» TASK OBJECTIVE:
Give back the data below word for word. Any image in it should be left out.

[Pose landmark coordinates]
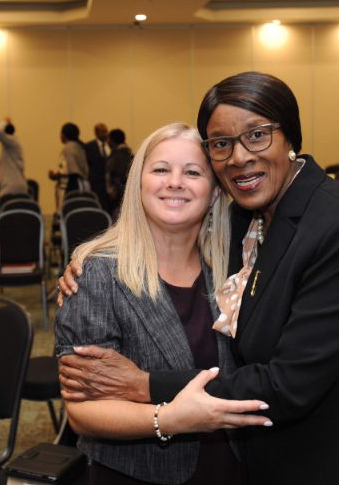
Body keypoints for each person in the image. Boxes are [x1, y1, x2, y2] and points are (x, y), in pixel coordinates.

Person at [58, 71, 339, 484]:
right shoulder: (242, 229)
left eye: (257, 135)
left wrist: (144, 385)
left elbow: (287, 383)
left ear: (290, 137)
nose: (238, 156)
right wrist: (85, 261)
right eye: (221, 144)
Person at [56, 123, 270, 484]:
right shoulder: (96, 274)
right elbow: (83, 411)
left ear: (215, 192)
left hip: (230, 467)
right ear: (138, 184)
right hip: (136, 475)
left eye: (192, 172)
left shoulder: (235, 269)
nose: (175, 182)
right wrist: (167, 419)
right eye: (160, 169)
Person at [49, 123, 89, 209]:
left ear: (64, 135)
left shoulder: (68, 148)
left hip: (70, 185)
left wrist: (54, 174)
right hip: (81, 183)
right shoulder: (79, 146)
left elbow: (66, 170)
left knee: (67, 210)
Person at [0, 117, 28, 199]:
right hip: (14, 185)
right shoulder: (10, 145)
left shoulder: (12, 142)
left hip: (12, 188)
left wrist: (4, 121)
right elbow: (11, 165)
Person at [105, 128, 133, 217]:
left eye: (109, 139)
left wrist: (112, 191)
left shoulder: (119, 154)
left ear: (112, 140)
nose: (107, 142)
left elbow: (119, 174)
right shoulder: (128, 153)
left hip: (118, 195)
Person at [84, 123, 111, 210]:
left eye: (106, 131)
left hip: (110, 183)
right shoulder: (89, 146)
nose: (105, 134)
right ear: (96, 133)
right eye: (102, 132)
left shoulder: (111, 144)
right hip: (96, 183)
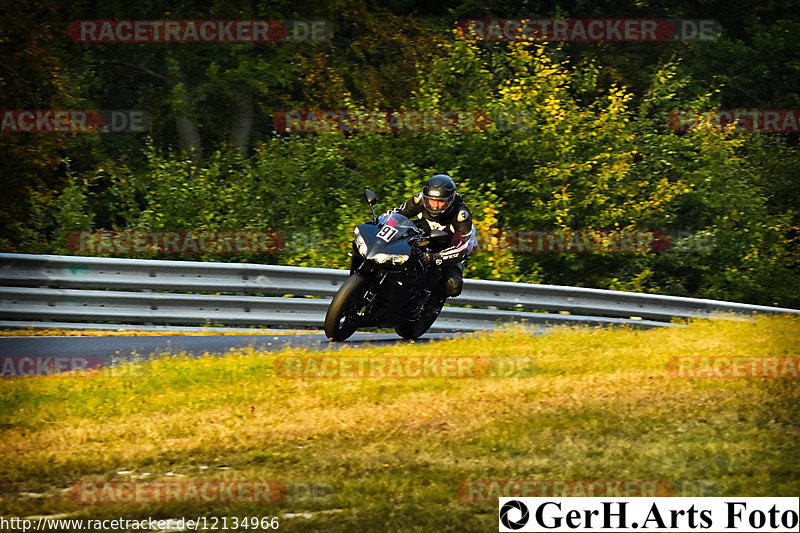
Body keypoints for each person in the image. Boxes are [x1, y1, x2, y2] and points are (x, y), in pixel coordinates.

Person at [386, 174, 477, 297]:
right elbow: (397, 214)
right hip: (422, 236)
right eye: (431, 200)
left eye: (440, 202)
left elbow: (461, 248)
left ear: (450, 200)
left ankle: (431, 303)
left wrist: (433, 257)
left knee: (453, 286)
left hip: (449, 246)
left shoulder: (461, 215)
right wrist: (380, 225)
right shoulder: (420, 199)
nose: (435, 206)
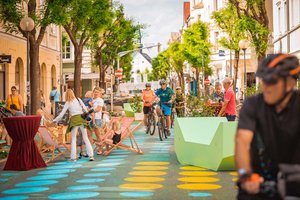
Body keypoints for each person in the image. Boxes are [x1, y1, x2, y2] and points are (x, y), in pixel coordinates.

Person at [235, 54, 300, 199]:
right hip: (258, 181)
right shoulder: (252, 105)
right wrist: (245, 175)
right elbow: (242, 141)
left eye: (272, 81)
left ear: (289, 84)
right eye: (264, 80)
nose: (265, 86)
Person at [53, 89, 94, 162]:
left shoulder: (68, 103)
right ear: (73, 93)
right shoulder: (78, 100)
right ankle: (91, 156)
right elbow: (85, 109)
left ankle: (73, 157)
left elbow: (62, 114)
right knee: (85, 138)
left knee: (74, 138)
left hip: (74, 120)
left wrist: (55, 120)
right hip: (82, 119)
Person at [91, 87, 104, 154]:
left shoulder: (100, 100)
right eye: (95, 92)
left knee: (98, 135)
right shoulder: (91, 100)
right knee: (88, 134)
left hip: (97, 119)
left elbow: (98, 109)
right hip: (90, 119)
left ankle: (100, 149)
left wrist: (90, 111)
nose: (96, 93)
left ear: (99, 93)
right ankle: (90, 150)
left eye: (97, 92)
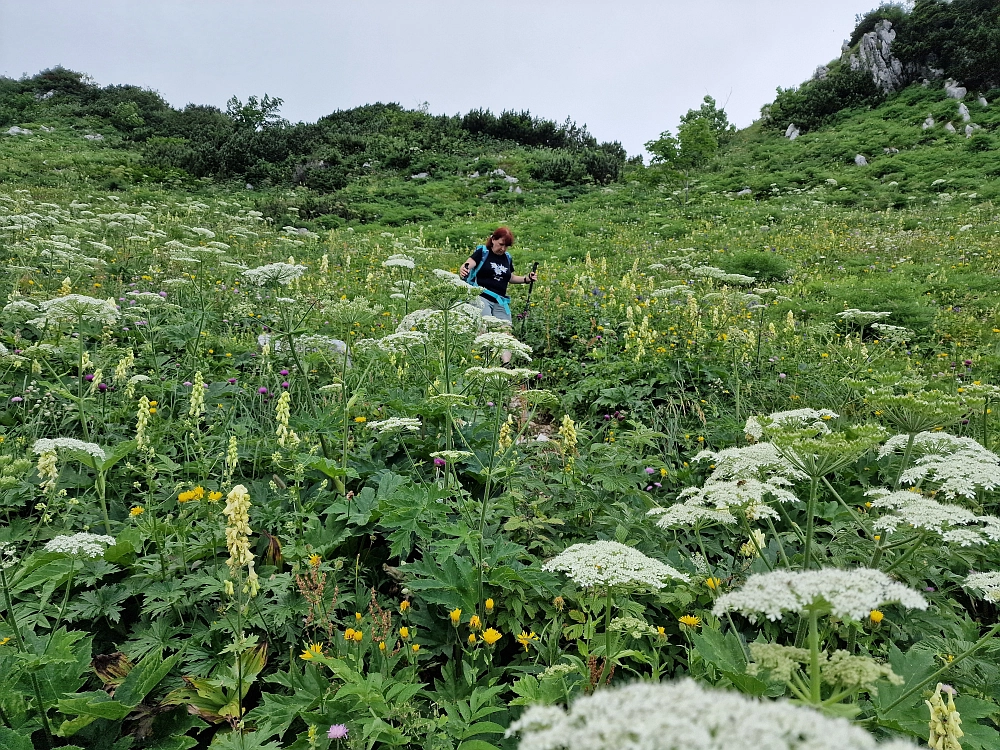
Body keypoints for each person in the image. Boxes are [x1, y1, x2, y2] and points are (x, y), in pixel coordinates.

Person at [458, 227, 537, 325]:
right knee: (486, 326)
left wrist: (527, 279)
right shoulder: (482, 252)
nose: (503, 249)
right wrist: (464, 269)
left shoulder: (507, 258)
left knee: (506, 330)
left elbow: (510, 278)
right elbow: (468, 264)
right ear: (493, 240)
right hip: (481, 297)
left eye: (506, 246)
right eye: (501, 244)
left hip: (500, 301)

» RESULT OF THE EXERCISE:
Body keypoints for each person in the image. Boxes are [x1, y1, x2, y2] and points are (x, y), in pixel coordinates.

Person at [58, 71, 339, 484]:
right shoulder: (242, 229)
left eye: (257, 135)
left wrist: (144, 385)
left elbow: (287, 383)
left ear: (290, 137)
nose: (238, 156)
right wrist: (85, 261)
right eye: (221, 144)
Person at [56, 123, 270, 484]:
right shoulder: (96, 274)
right elbow: (83, 411)
left ear: (215, 192)
left hip: (230, 467)
right ear: (138, 184)
right hip: (136, 475)
left eye: (192, 172)
left shoulder: (235, 269)
nose: (175, 182)
right wrist: (167, 419)
right eye: (160, 169)
Person at [49, 123, 89, 209]:
left ear: (64, 135)
left shoulder: (68, 148)
left hip: (70, 185)
left wrist: (54, 174)
right hip: (81, 183)
right shoulder: (79, 146)
left elbow: (66, 170)
left knee: (67, 210)
Person at [0, 117, 28, 199]:
right hip: (14, 185)
right shoulder: (10, 145)
left shoulder: (12, 142)
left hip: (12, 188)
left wrist: (4, 121)
right elbow: (11, 165)
Person at [105, 128, 133, 217]:
left eye: (109, 139)
left wrist: (112, 191)
left shoulder: (119, 154)
left ear: (112, 140)
nose: (107, 142)
left elbow: (119, 174)
right shoulder: (128, 153)
left hip: (118, 195)
Person at [84, 123, 111, 210]:
left eye: (106, 131)
left hip: (110, 183)
right shoulder: (89, 146)
nose: (105, 134)
right ear: (96, 133)
right eye: (102, 132)
left shoulder: (111, 144)
right hip: (96, 183)
Body keypoints for each person in the image. Boxes are [x1, y1, x2, y2] and points are (x, y), in pixel coordinates.

Person at [386, 174, 477, 297]:
right elbow: (397, 214)
right hip: (422, 236)
right eye: (431, 200)
left eye: (440, 202)
left elbow: (461, 248)
left ear: (450, 200)
left ankle: (431, 303)
left wrist: (433, 257)
left knee: (453, 286)
left hip: (449, 246)
left shoulder: (461, 215)
right wrist: (380, 225)
right shoulder: (420, 199)
nose: (435, 206)
Body keypoints for each person in the image. Boxes are [x1, y1, x2, y2] and points are (x, y), in pixel coordinates.

Person at [235, 54, 300, 199]:
right hip: (258, 181)
right shoulder: (252, 105)
right wrist: (245, 175)
right elbow: (242, 141)
left eye: (272, 81)
left ear: (289, 84)
right eye: (264, 80)
nose: (265, 86)
Person at [53, 89, 94, 162]:
left shoulder: (68, 103)
right ear: (73, 93)
right shoulder: (78, 100)
right ankle: (91, 156)
right elbow: (85, 109)
left ankle: (73, 157)
left elbow: (62, 114)
right knee: (85, 138)
left knee: (74, 138)
left hip: (74, 120)
left wrist: (55, 120)
right hip: (82, 119)
Person at [91, 87, 104, 154]:
left shoulder: (100, 100)
right eye: (95, 92)
left knee: (98, 135)
right shoulder: (91, 100)
right knee: (88, 134)
left hip: (97, 119)
left elbow: (98, 109)
right hip: (90, 119)
left ankle: (100, 149)
left wrist: (90, 111)
nose: (96, 93)
left ear: (99, 93)
right ankle: (90, 150)
left eye: (97, 92)
Body keypoints for each person in the image. Boxes are [x1, y1, x2, y2] and points are (x, y), in pixel coordinates.

Person at [458, 227, 537, 325]:
right knee: (486, 326)
left wrist: (527, 279)
right shoulder: (482, 252)
nose: (503, 249)
right wrist: (464, 269)
left shoulder: (507, 258)
left knee: (506, 330)
left elbow: (510, 278)
right elbow: (468, 264)
right ear: (493, 240)
right hip: (481, 297)
left eye: (506, 246)
right eye: (501, 244)
left hip: (500, 301)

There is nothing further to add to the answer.